Your instructions
Find the number of lines in these records where the word "AFIAS" appears. Reply with that number and nothing more.

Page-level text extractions
· · · ·

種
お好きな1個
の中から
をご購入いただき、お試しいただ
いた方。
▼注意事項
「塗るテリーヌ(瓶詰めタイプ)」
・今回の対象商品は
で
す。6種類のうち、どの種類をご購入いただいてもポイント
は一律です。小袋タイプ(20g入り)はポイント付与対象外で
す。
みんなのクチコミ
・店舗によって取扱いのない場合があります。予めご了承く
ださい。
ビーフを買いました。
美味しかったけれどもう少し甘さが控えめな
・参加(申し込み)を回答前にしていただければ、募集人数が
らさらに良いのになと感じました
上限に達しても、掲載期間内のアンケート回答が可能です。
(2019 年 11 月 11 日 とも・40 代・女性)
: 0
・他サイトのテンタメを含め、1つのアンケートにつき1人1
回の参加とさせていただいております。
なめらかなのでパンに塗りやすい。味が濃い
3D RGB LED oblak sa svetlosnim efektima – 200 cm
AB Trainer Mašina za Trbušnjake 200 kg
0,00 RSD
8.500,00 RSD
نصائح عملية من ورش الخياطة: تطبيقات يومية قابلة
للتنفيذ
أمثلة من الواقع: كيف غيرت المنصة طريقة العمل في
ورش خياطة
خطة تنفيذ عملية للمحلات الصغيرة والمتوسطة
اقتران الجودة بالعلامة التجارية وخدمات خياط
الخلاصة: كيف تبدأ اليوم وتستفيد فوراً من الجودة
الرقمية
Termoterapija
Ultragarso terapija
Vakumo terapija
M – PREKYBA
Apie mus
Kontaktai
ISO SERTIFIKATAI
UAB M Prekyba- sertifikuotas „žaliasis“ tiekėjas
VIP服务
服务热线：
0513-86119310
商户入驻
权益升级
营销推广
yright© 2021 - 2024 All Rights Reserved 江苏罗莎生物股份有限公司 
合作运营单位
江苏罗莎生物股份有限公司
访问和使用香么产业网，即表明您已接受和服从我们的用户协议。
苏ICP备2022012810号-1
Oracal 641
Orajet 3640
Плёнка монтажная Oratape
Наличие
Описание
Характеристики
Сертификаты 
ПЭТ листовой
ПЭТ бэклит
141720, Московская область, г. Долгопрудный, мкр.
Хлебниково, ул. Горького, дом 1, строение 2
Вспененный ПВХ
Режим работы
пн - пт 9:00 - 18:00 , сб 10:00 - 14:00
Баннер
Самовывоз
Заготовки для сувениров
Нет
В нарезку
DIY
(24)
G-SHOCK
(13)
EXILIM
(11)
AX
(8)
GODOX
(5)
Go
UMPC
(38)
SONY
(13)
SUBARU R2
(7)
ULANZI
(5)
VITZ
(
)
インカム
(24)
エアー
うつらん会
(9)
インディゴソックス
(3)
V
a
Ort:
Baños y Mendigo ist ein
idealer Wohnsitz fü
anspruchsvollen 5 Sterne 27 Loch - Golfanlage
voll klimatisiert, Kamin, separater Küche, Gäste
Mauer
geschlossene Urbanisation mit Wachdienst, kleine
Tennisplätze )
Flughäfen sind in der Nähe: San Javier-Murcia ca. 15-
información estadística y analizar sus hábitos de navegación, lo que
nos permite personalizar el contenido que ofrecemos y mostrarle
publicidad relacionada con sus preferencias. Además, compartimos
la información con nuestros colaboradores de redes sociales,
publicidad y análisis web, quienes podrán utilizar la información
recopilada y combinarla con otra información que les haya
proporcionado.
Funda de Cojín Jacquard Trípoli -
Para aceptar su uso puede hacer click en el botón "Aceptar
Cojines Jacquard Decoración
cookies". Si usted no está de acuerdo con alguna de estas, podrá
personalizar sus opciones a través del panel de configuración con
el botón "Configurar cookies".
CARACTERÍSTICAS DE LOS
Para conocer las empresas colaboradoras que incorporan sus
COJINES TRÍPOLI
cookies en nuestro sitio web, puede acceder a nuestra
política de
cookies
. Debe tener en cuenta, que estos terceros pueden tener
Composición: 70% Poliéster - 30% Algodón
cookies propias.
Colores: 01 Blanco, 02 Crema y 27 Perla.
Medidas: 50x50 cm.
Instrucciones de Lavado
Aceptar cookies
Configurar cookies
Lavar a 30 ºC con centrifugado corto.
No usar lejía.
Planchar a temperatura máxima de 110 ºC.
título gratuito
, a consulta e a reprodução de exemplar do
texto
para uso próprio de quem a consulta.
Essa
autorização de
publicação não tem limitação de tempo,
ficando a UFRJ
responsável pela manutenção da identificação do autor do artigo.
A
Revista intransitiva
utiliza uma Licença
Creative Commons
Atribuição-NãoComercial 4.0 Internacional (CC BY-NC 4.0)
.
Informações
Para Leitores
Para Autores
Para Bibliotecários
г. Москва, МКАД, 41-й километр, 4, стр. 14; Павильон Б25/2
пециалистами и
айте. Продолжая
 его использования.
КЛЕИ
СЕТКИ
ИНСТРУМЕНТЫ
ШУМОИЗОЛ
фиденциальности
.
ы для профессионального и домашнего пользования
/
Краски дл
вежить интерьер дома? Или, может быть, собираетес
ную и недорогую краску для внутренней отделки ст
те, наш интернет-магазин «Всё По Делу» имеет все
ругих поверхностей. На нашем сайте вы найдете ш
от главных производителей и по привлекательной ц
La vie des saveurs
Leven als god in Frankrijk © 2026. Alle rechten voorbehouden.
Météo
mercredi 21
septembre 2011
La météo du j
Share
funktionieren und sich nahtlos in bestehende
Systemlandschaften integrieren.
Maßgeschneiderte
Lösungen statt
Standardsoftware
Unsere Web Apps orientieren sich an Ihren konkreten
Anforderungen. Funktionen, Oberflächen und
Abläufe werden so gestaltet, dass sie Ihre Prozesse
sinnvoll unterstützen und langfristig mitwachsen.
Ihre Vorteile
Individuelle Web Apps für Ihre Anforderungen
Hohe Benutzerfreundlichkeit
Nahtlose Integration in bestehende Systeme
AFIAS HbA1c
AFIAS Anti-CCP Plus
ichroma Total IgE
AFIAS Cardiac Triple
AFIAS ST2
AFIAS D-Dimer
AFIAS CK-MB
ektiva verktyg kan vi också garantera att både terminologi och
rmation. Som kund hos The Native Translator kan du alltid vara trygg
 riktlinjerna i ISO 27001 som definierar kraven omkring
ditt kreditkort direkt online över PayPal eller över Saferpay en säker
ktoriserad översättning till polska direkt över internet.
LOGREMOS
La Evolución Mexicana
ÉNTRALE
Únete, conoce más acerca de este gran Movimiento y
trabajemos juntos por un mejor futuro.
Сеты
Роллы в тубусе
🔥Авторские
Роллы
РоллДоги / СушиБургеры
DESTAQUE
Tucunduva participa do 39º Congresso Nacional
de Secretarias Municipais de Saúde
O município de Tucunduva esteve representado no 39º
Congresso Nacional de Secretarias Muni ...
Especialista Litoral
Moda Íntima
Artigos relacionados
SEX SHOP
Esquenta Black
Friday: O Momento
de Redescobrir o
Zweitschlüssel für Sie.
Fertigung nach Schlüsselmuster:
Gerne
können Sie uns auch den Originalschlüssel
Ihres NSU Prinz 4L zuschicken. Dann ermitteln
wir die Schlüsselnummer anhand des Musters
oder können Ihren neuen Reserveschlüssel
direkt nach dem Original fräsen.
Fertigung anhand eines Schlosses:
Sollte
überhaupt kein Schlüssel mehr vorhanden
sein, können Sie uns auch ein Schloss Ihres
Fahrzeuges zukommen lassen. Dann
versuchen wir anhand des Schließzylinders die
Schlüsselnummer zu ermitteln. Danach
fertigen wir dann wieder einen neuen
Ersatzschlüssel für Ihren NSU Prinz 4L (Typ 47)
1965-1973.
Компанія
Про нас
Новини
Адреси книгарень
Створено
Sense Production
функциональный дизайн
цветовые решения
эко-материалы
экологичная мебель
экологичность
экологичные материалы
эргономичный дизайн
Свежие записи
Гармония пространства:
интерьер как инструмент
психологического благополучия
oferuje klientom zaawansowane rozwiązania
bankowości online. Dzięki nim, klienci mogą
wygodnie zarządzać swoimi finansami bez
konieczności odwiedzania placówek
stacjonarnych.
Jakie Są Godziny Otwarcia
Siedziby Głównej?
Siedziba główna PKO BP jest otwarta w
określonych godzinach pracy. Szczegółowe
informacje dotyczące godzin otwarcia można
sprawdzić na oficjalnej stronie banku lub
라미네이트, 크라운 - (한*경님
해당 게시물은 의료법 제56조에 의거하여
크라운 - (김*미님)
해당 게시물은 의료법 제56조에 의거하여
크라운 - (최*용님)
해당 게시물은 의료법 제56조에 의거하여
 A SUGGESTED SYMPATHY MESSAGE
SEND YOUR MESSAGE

· · · ·

Your response
6